- Oral work before written work – always! It is in oral work that language is tried, tested and acquired. Students should always work in pairs or groups for building complex answers. Read on for 15 more strategies!
Set up talking buddies in your lesson.
2. Visuals – carefully select these for cultural- and age-specific accessibility. Always use photos, never clip art. Clip art drawings can be very abstract and require another layer of cultural interpretation and inference before the language can be applied.
…or this? Which one would get you to produce more words?
3. Break things down into manageable chunks. Put less on a power point slide or on the page. Give one instruction. Give them take-up time. Come back. Give the next instruction or task. Little and often.
4. Give key words, key sentences – displays in class, homework, glossaries. Words, words, words! Give them what you want them to use. Quantify it. ‘I want a 3-5 word sentence that uses 2 new key words.’ Show an example. The clearer your language and context, the faster they learn it.
5. Compare multiple meanings of subject language, example cell in ICT or Biology, basin in Geography or Food Tech, source in History or Geography, reaction in Drama or Chemistry. Draw pupil attention to the various meanings in different contexts.
6. Structure spoken work that supports students at different levels. Give spoken sentence starters as well as written. “When you answer, you must start with ‘However, I disagree because…’ “
7. Model language – scaffold written tasks. Give sentence starters, paragraph topics and paragraph starters, the structure of a story or argument, opening and closing sentences. Let them use those until they are competent enough to come up with their own or at least to edit yours.
8. Clarity of instructions – layout, size of font, colour, logic of questions, numbering, modelling sheets to show what the class has to do. Layouts should be very clear with space or outlines to delineate each element. Only use two types of font in a document. If you highlight, bold, underline and italic, they will have no idea what to look at first! Keep it simple.
9. Concept checking – show a picture rather than explain. If they don’t understand English, how will they understand more words? Also, a picture will enable them to pull from their previous learning or life experience, giving you a foundation to build language upon.
10. Older learners still need support, even at GCSE Grade 3. Once they sound fluent, don’t assume that they no longer need support, particularly with higher-level written tasks or polishing of their oral English when doing presentations.
11. Practically involve the bilingual beginner in classroom activity in their silent period e.g. communicating, repeating learnt phrases relevant to subject, giving out or collecting books or sheets, buddying up with appropriate students. Don’t leave them out, just because they can’t speak yet.

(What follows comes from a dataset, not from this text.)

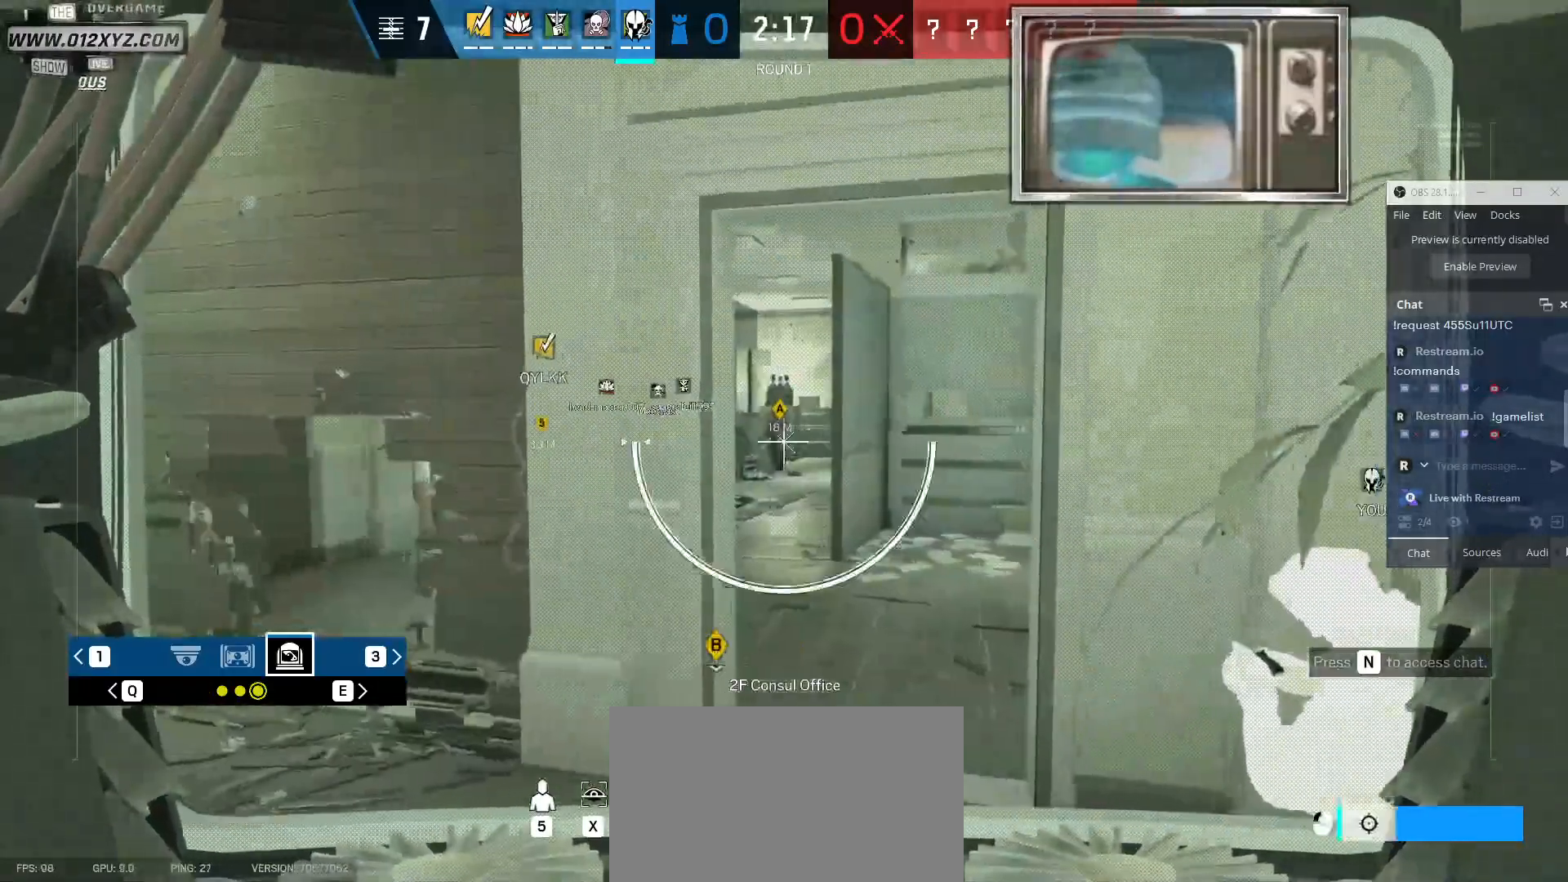
{"keys": [], "mouse": ["right"], "events": []}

12. Produce or find appropriate texts – Be aware of the level of language difficulty for a bilingual: grammatical (passive, long sentences, relative clauses), subject or experiential (cultural) assumed knowledge are barriers. Children’s books with child slang will not be appropriate. Give simple non-fiction instead.
13. Provide strategies for bilinguals to approach texts – sequencing, gap filling, true or false, headlines, colour-coding — anything that helps them separate out information-carrying words from the grammar that directs those words.
14. Reinforce concepts and words over a period of time – bilingual students will miss some of the facts and concepts the first time around.
15. Using audio and film – provide lessons and materials for students to go over again on their own e.g. make PowerPoint lessons available online in a student shared area or on-line education platform like Edmodo.
16. Use Google Images or Google Translate to give an idea of the thing, process, concept being taught: concept first, then language. Always find as many pictures of the topic or items mentioned in the story so the students can work on acquiring the flow of English. Otherwise they will get stuck on the noun they don’t know and miss everything else!